American Medical Biographies/Brown, Buckminster
Brown, Buckminster (1819–1891)
Buckminster Brown, orthopedist, was the son of Dr. John Ball Brown (q.v.) and grandson of Dr. John Warren (q.v.). He was born in Boston, July 13, 1819. His father had introduced subcutaneous tenotomy in New England and managed a private orthopedic infirmary where patients came for treatment from all over the country. Buckminster was to follow in his father's footsteps, so when he had received his M. D. from the Harvard Medical School in 1844 he went abroad to study the new specialty of orthopedics in London under J. Little; in Paris under Guerin and Bouvier, and in Germany under Stromeyer. On his return to Boston in 1846 he established himself in general practice, in the course of a few years gravitating to the exclusive practice of orthopedics. He was associated with his father in the infirmary and was surgeon to the House of the Good Samaritan for nineteen years. Although handicapped by poor health, having had Pott's disease when a boy, and in consequence leading a shut-in life, he carried on, in spite of his deformity, an arduous and exacting practice for fifty years. Patience characterized his work, his favorite quotation being "Genius is the talent for taking pains." Of a refined and sensitive nature he shrank from publicity, devoting himself to his patients and his books. Dr. C. C. Foster, his assistant for ten years, said of him; "His mechanical ability was very great and his surgical dexterity equally remarkable. His operating and his whole handling of a case were characterized by a certain delicacy and finish that I have seen in no other man's work." Also, "His sense of touch was also very keen and he learned much through the ends of his fingers. To watch him as he manipulated a contracted tendon or a carious spine was an object lesson."
He published, with his father, in 1850, "Reports of Cases Treated at the Boston Orthopedic Institution." In 1853 appeared "A Case of Extensive Disease of the Cervical Vertebræ," and in 1859 he made an address, "Ectopia Cordis," before the Suffolk District Medical Society. In 1847 appeared "The Treatment and Cure of Cretins and Idiots" and an essay on the "Pathology and Physiological Effects of Ethereal Inhalation." His best work was in club-foot, where his persistency with the clumsy methods of the day enabled him to obtain success which less painstaking surgeons did not gain.
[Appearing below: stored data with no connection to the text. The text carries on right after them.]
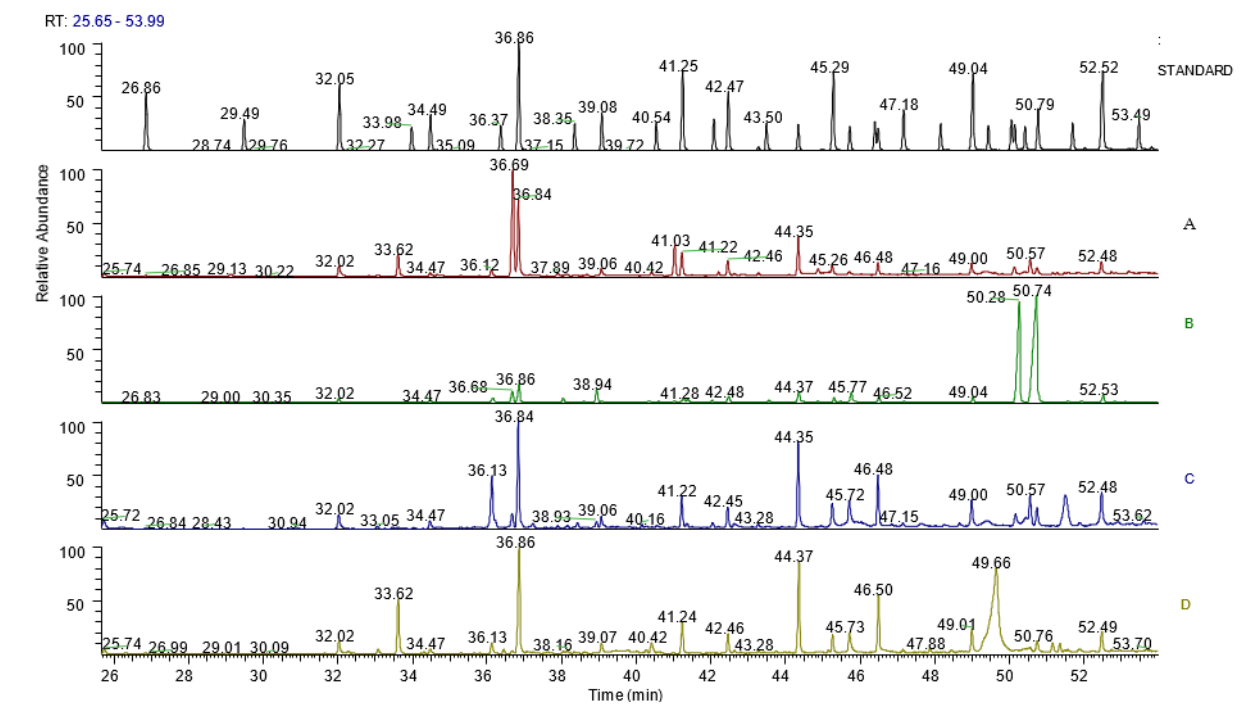
Figure 5. Shows the GC ‐ MS chromatogram of the fatty acids of aqueous acetone extract of H.pandurifolium, H.foetidum H.petiolare, and H.cymocum with regularly labelled signals detected by the GC ‐ MS detector. LEGEND: ( A )—FAMEs chromatogram of H. pandurifolium; ( B )—FAMEs chromatogram of H. foetidum; ( C )—FAMEs chromatogram of H. petiolare; ( D )—FAMEs chromatogram of H. cymocum .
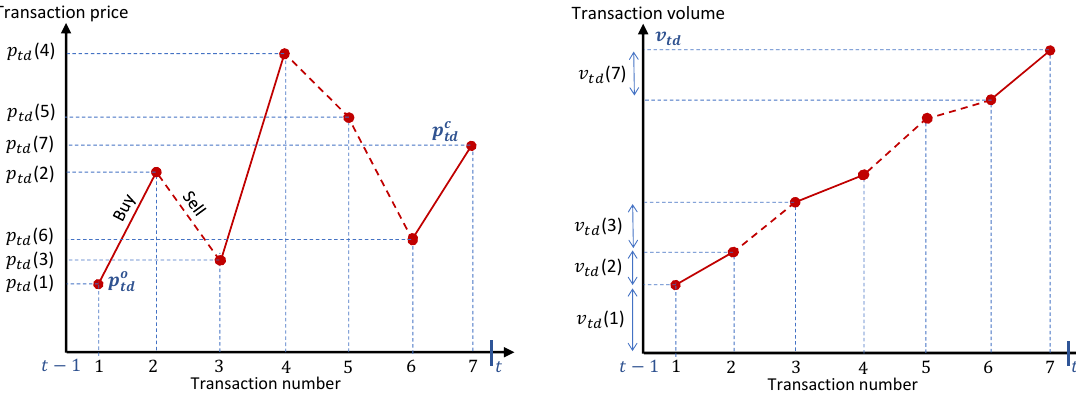
Figure 2. An illustration of input data for trade impact estimation in time slot t on day d .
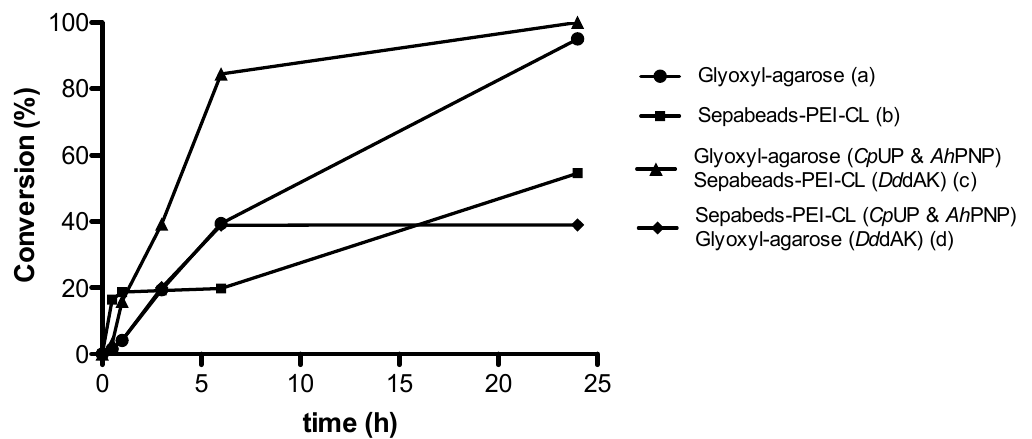
Figure 1. Time course of araA-MP synthesis catalyzed by Cp UP, Ah PNP, and Dd dAK immobilized according to Table 1. Experimental conditions as reported in Table 1 (reaction assay conditions).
Dr. Brown married, in May, 1864, Sarah Alma Newcomb, daughter of Joseph Warren Newcomb, and great-granddaughter of Gen. Joseph Warren.
He died at Auburndale, Massachusetts, December 26, 1891, leaving in his will his collection of specimens to the Warren Museum at the Harvard Medical School, and a large sum of money to found the first professorship of orthopedic surgery in Harvard University. He was an active member of the American Orthopedic Association and the Boston Society for Medical Improvement.